Acordo deverá ser submetido à aprovação dos acionistas e das autoridades reguladoras.

Embraer terá poder de decisão para alguns temas estratégicos, como a transferência das operações do Brasil.

O Conselho de Administração da Embraer ratificou a aprovação dos
termos da parceria com a Boeing. A decisão, tomada nessa sexta-feira
(11), ocorre após o governo federal autorizar a negociação. Agora, o
acordo deverá ser submetido à aprovação dos acionistas e das autoridades
reguladoras.

“Caso as aprovações ocorram no tempo previsto, a expectativa é que a
transação seja concluída até o final de 2019”, disse a Embraer, em nota.

Na última quinta-feira (10), o presidente Jair Bolsonaro disse que o
governo federal não se oporia ao acordo de fusão entre as empresas.
Segundo o presidente, o acordo entre as duas empresas não fere a
soberania nacional e os interesses do país.

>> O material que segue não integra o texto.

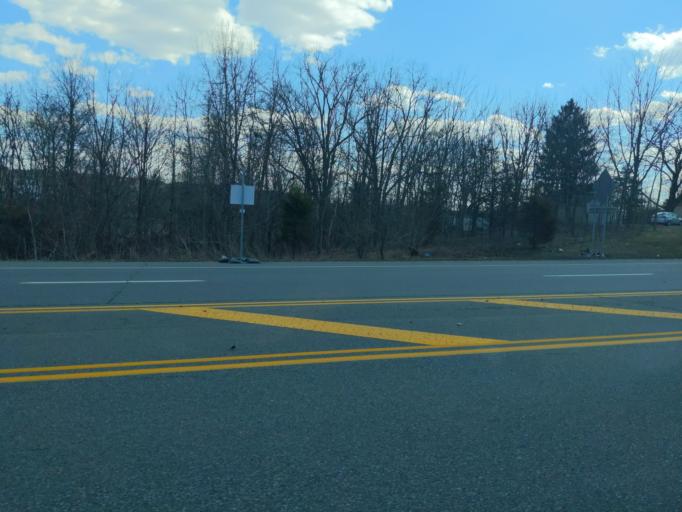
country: US
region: Pennsylvania
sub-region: Montgomery County
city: East Greenville
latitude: 40.4025
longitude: -75.4929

“O presidente foi informado de que foram avaliados minuciosamente os
diversos cenários, e que a proposta final preserva a soberania e os
interesses nacionais. Diante disso, não será exercido o poder de veto
[Golden Share] ao negócio”, informou a Presidência da República, em
nota.

O acordo em andamento entre as duas companhias prevê a criação de uma nova companhia, uma joint venture,
no termo do mercado, na qual a Boeing teria 80% e a Embraer, 20%.
Caberia à Boeing, a atividade comercial, não absorvendo as atividades
relacionadas a aeronaves para segurança nacional e jatos executivos, que
continuariam somente com a Embraer.

A joint venture será liderada por uma equipe de executivos
sediada no Brasil e a Boeing terá o controle operacional e de gestão da
nova empresa. A Embraer terá poder de decisão para alguns temas
estratégicos, como a transferência das operações do Brasil.